Dans les rangs britanniques, David Davis s’était quant à lui dit « déterminé à bâtir un partenariat fort et spécial » avec l’UE au cours d’une brève entrevue à la presse.

Au Luxembourg, le ministre des Affaires étrangères britannique, Boris Johnson, fervent promoteur du Brexit, a lui aussi plaidé en faveur d’un partenariat « profond et spécial ».

Deux ans pour régler le divorce

Malgré l’importance des enjeux de cette négociation, les parties ne disposent pas de beaucoup de temps pour parvenir à un accord, un peu plus d’un an, à vrai dire.

Selon Michel Barnier, les pourparlers devront être bouclés autour d'octobre 2018, pour laisser le temps ensuite aux Parlements européen et britannique de ratifier l'accord du retrait, prévu pour fin mars 2019.

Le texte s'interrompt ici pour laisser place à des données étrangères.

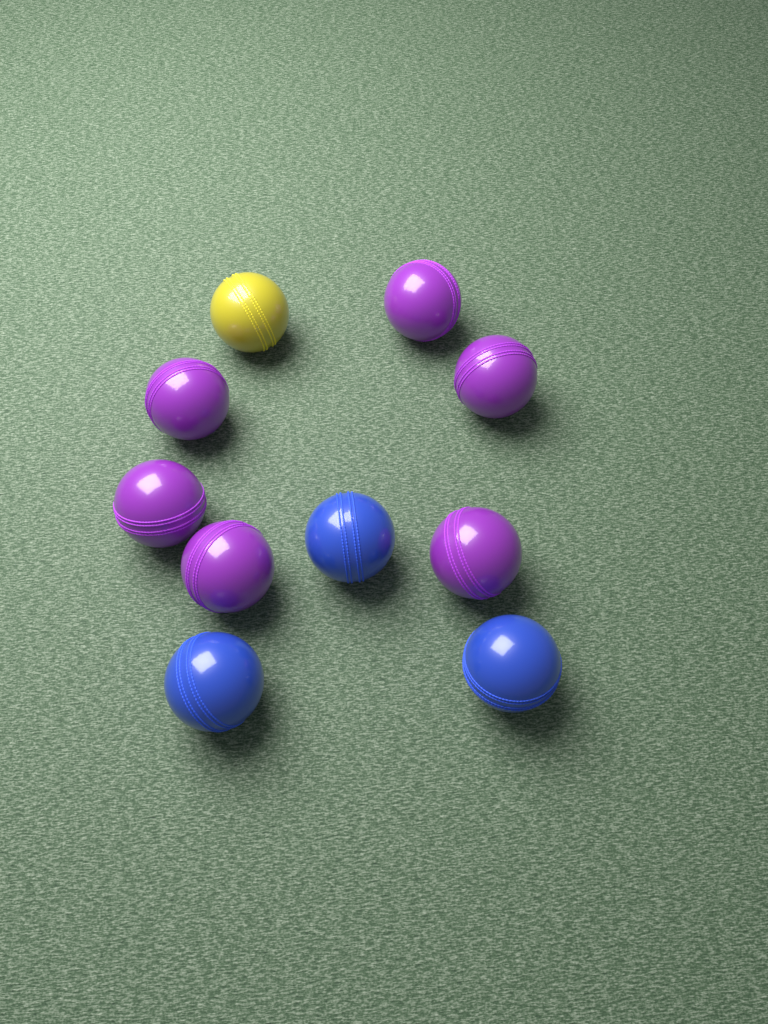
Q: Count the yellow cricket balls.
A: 1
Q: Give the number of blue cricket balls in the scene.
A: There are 3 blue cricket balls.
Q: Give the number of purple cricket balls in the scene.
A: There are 6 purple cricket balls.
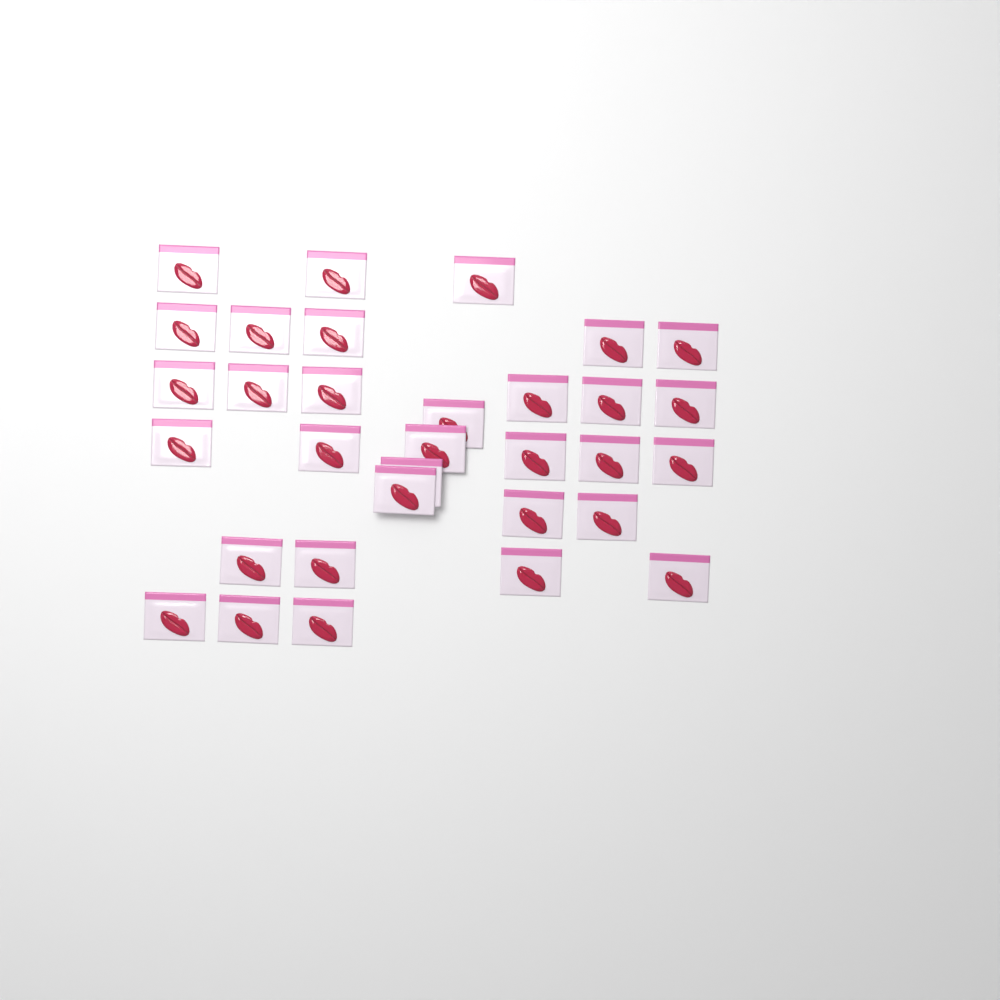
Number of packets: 32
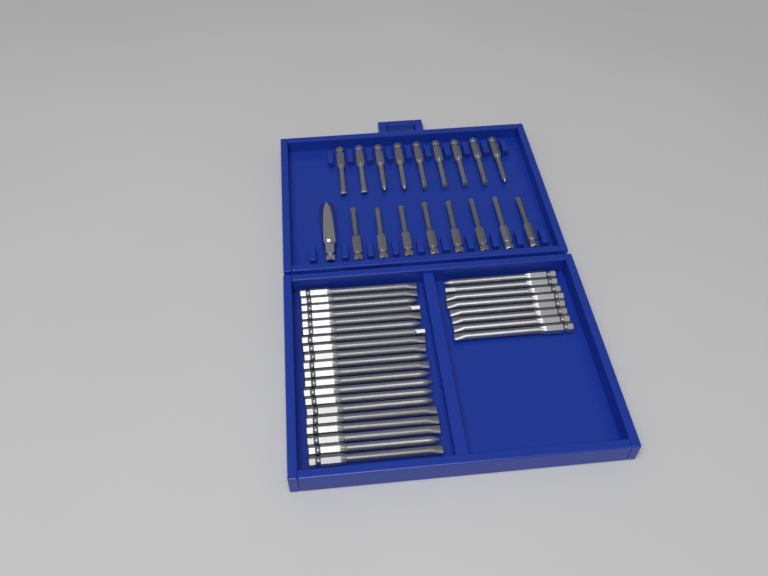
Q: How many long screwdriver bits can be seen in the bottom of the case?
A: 28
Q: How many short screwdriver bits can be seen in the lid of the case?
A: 17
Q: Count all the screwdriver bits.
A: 45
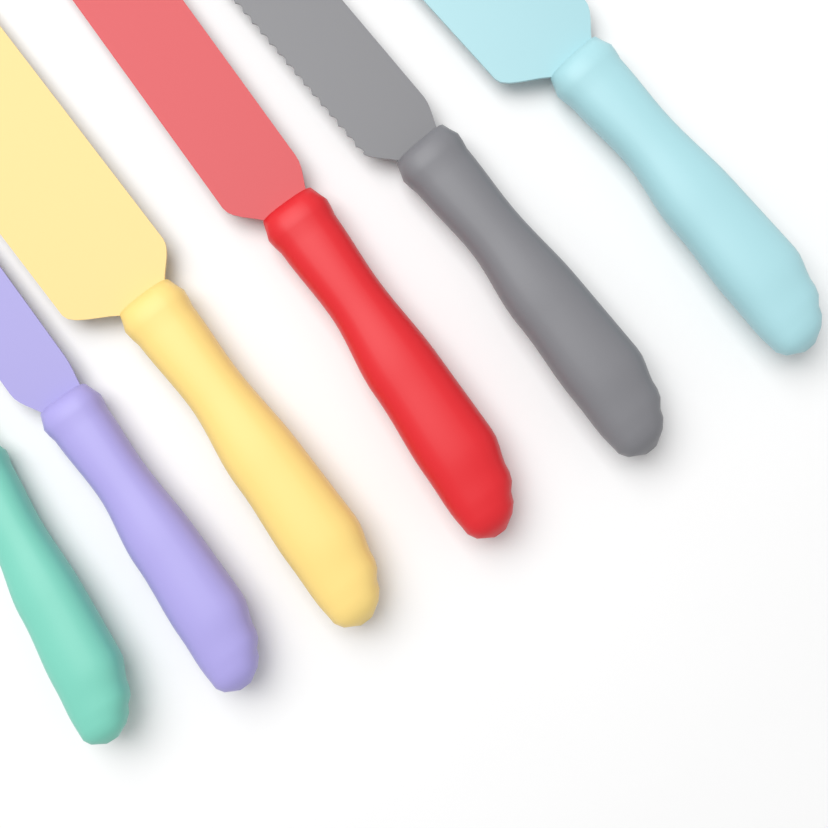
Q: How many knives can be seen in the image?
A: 6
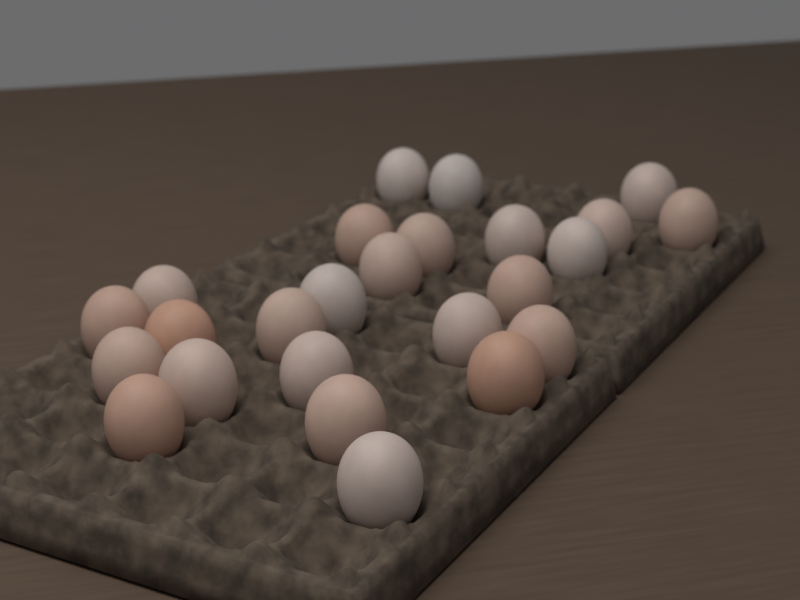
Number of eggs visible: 25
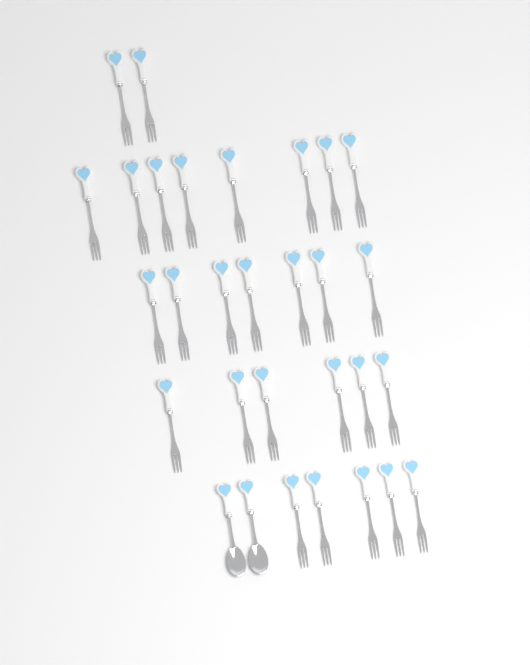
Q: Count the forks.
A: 28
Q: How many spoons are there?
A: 2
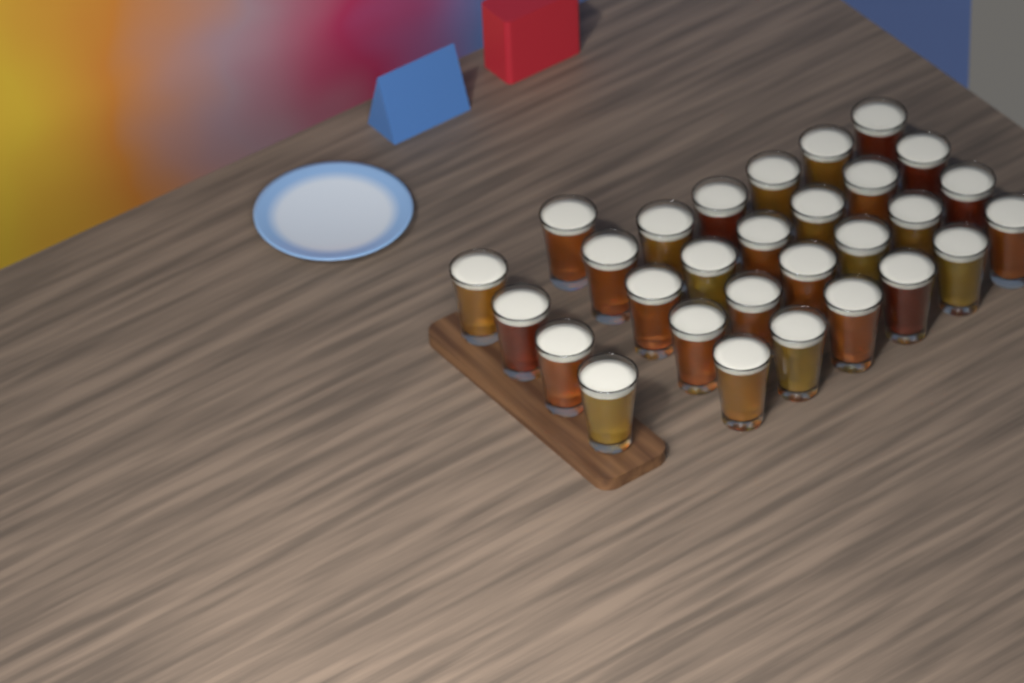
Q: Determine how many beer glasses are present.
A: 29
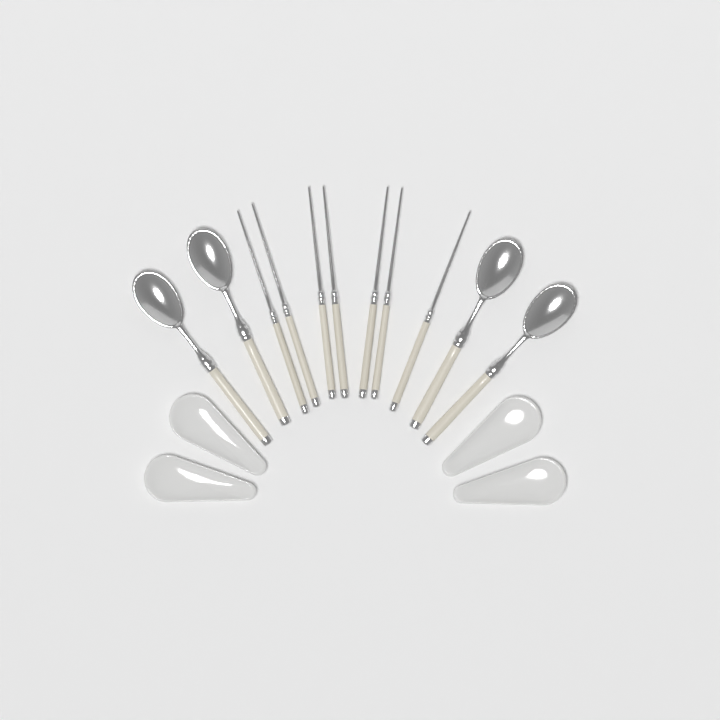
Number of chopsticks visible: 7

Ce délai de deux ans est plutôt court pour régler un départ précipité après 40 années passées au sein de l’UE; les négociateurs ne chômeront pas.

La guerre des priorités

Côté stratégie, les premières rencontres seront consacrées à l’organisation pratique des négociations en vue d’un « retrait en bon ordre » du Royaume-Uni dans les délais prévus.

De son côté, l’UE tentera de régler en priorité le sort des expatriés européens au Royaume-Uni et des Britanniques dans l'UE, l'avenir de la frontière irlandaise et le « règlement financier » des engagements de Londres envers l'UE, évalué jusqu'à 100 milliards d'euros.

Les Britanniques, quant à eux, prévoient aborder rapidement la définition des relations futures de leur pays avec l’UE de façon à régler les dossiers individuels ensuite.

Une avenue que refuse d’emprunter l’UE qui désire enregistrer des « progrès suffisants » sur ses trois dossiers prioritaires avant de parler d’avenir avec les Britanniques.

Instabilité politique et sécuritaire au Royaume-Uni

À Londres, le début de ces importantes négociations avec l’UE survient dans une période d’insécurité intérieure à la suite d’un nouvel attentat commis dimanche par un homme au volant d’un camion qui a foncé sur des musulmans à la sortie d’une mosquée de Londres. Il s’agit du quatrième attentat commis dans le pays ce printemps.

La première ministre Theresa May, qui a récemment perdu la majorité de son parti au Parlement à la suite d’élections qu’elle avait elle-même déclenchées, est aussi critiquée pour sa gestion de crise lors du gigantesque incendie de la tour Grenfell qui a fait au moins 79 morts la semaine dernière.

Cette instabilité à la tête du gouvernement britannique inquiète par ailleurs les représentants européens qui redoutent que Mme May soit chassée du pouvoir ou tout simplement qu’un interlocuteur affaibli conduise à un mauvais accord.

Theresa May doit rencontrer ses homologues de l’UE jeudi et vendredi, à Bruxelles, pour faire le point sur la situation.

Selon l’Agence France Presse, la première ministre britannique serait sur le point de faire « une offre généreuse » aux membres de l’UE concernant le sort des trois millions de ressortissants européens installés au Royaume-Uni.

Mais, selon l’AFP, on lui aurait conseillé de reporter cette annonce pour éviter de perturber les négociations avec une offre qui ne serait pas aussi généreuse que ce qui a été annoncé.